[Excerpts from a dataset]

::::::

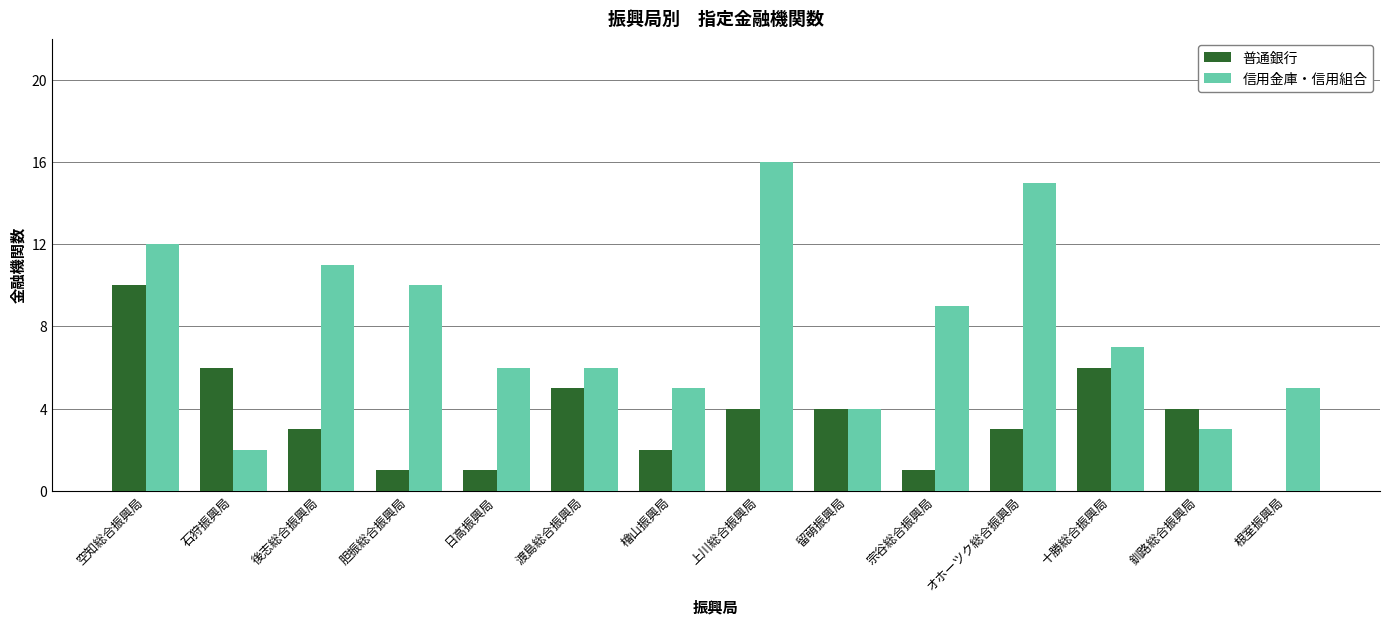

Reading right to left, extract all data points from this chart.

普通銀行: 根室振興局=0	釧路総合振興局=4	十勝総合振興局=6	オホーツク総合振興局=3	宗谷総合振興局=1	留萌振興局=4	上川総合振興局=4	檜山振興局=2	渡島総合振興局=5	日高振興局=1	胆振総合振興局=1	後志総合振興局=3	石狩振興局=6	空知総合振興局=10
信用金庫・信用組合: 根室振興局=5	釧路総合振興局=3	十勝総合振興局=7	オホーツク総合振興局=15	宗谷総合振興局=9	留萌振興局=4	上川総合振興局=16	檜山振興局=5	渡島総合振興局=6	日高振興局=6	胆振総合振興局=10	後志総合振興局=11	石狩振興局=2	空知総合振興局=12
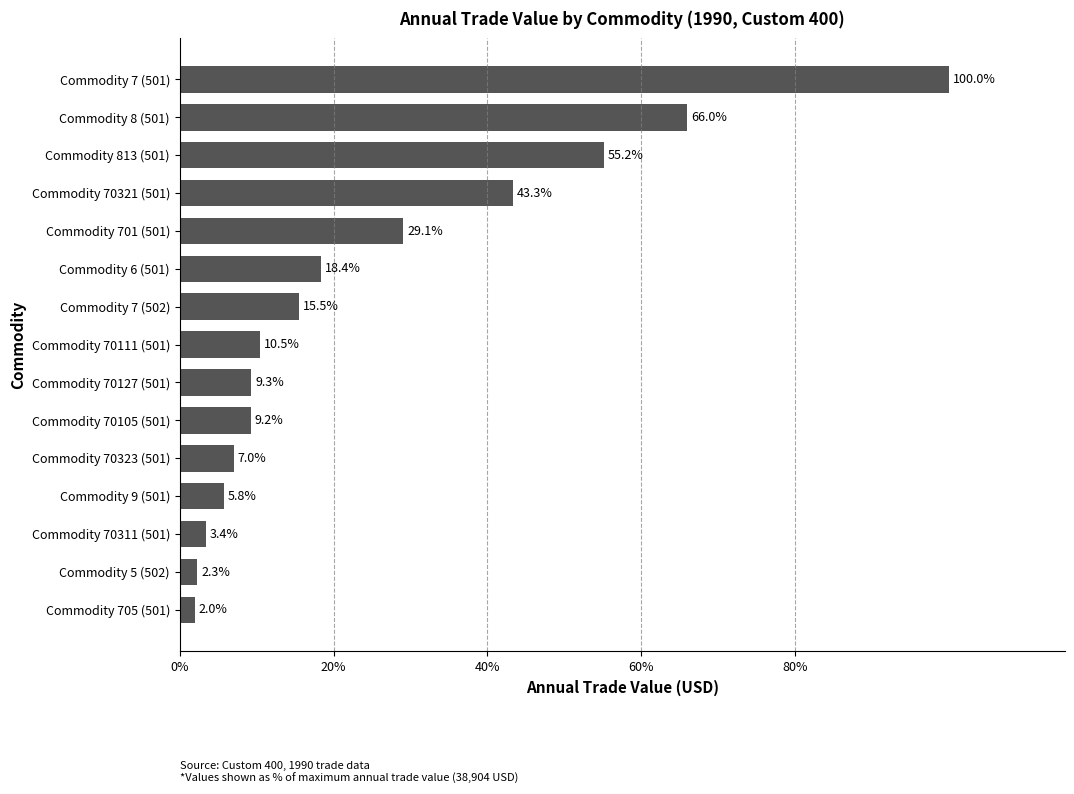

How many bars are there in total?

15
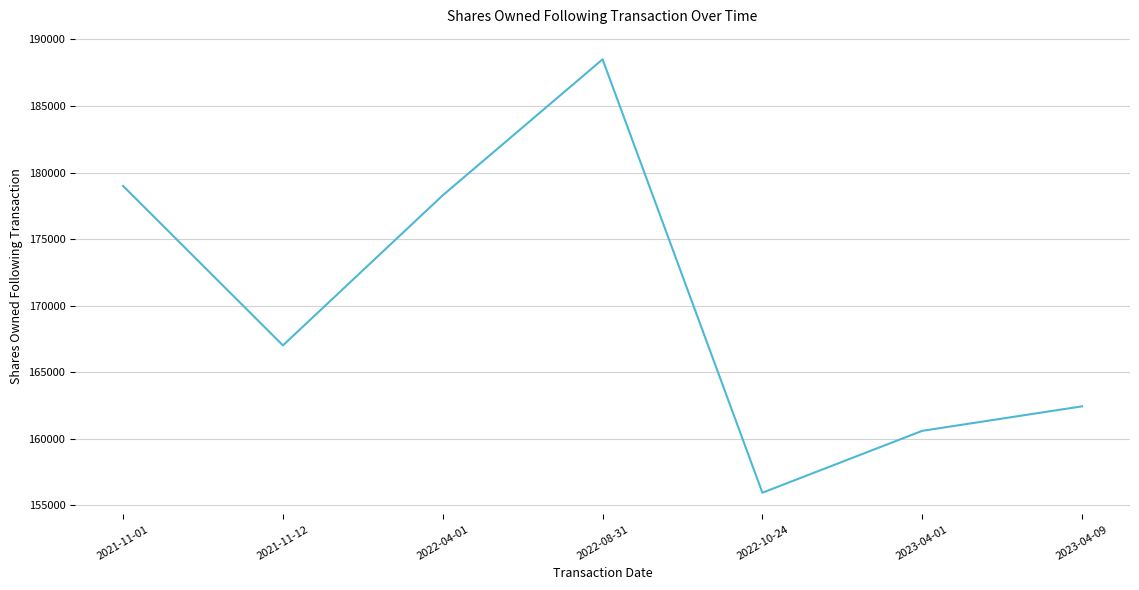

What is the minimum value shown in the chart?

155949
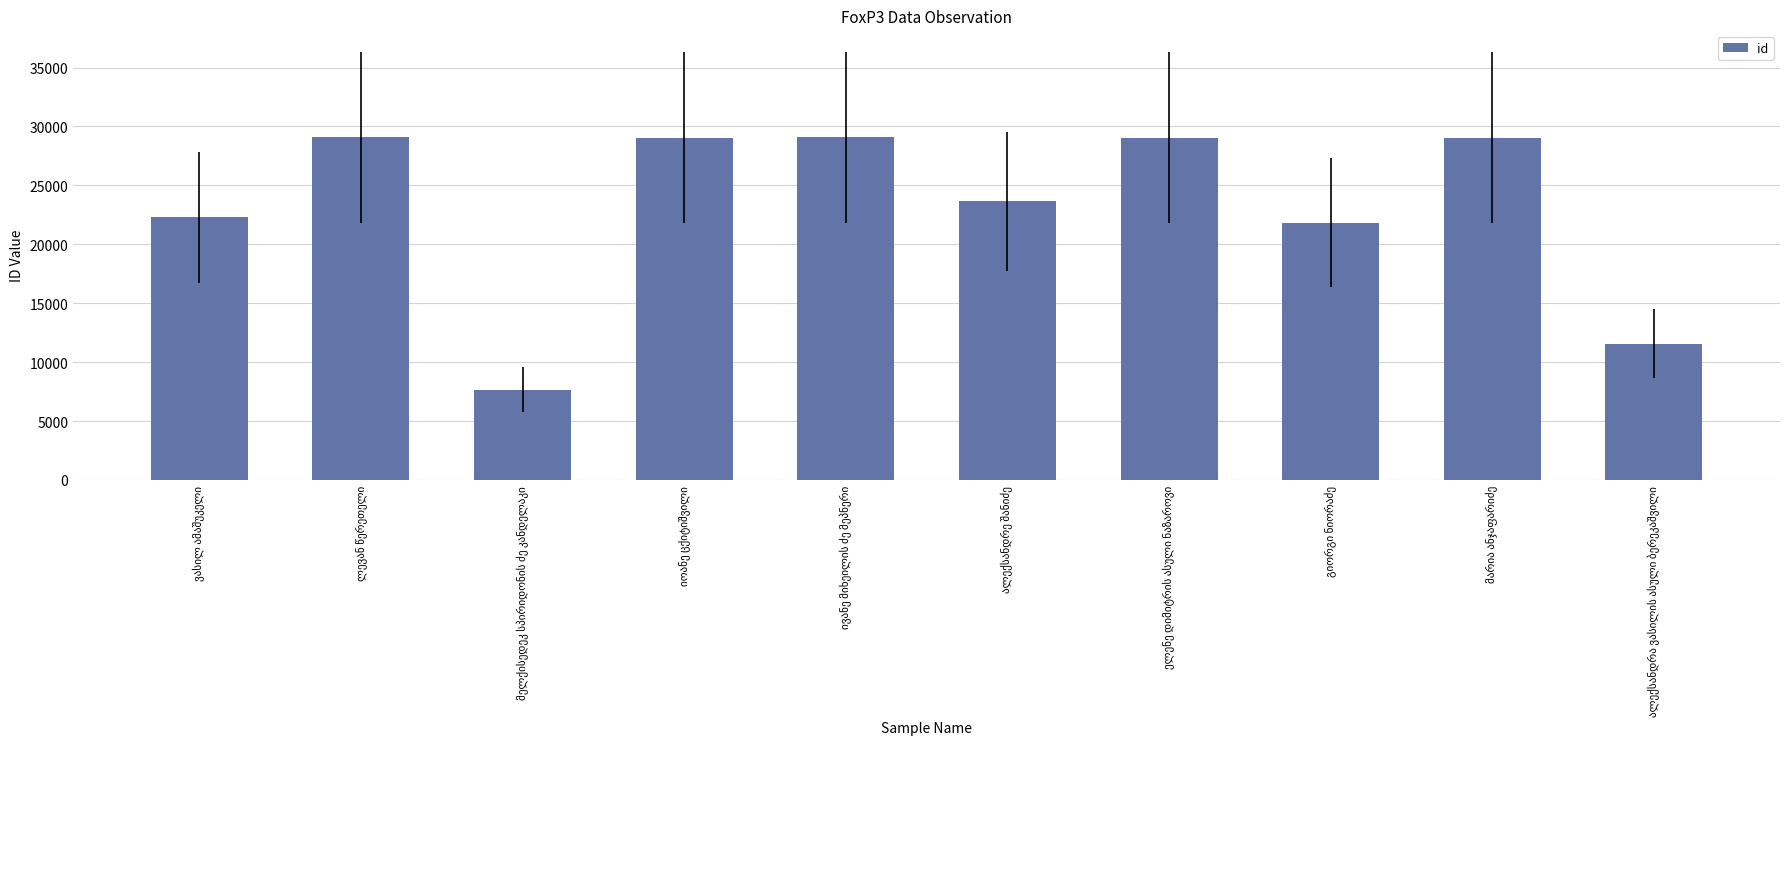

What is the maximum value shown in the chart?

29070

::::::

> **Job item**
Find every line in the entries above that contains the word "What", and copy each of those lines.

> **Result of the task**
What is the minimum value shown in the chart?
What is the maximum value shown in the chart?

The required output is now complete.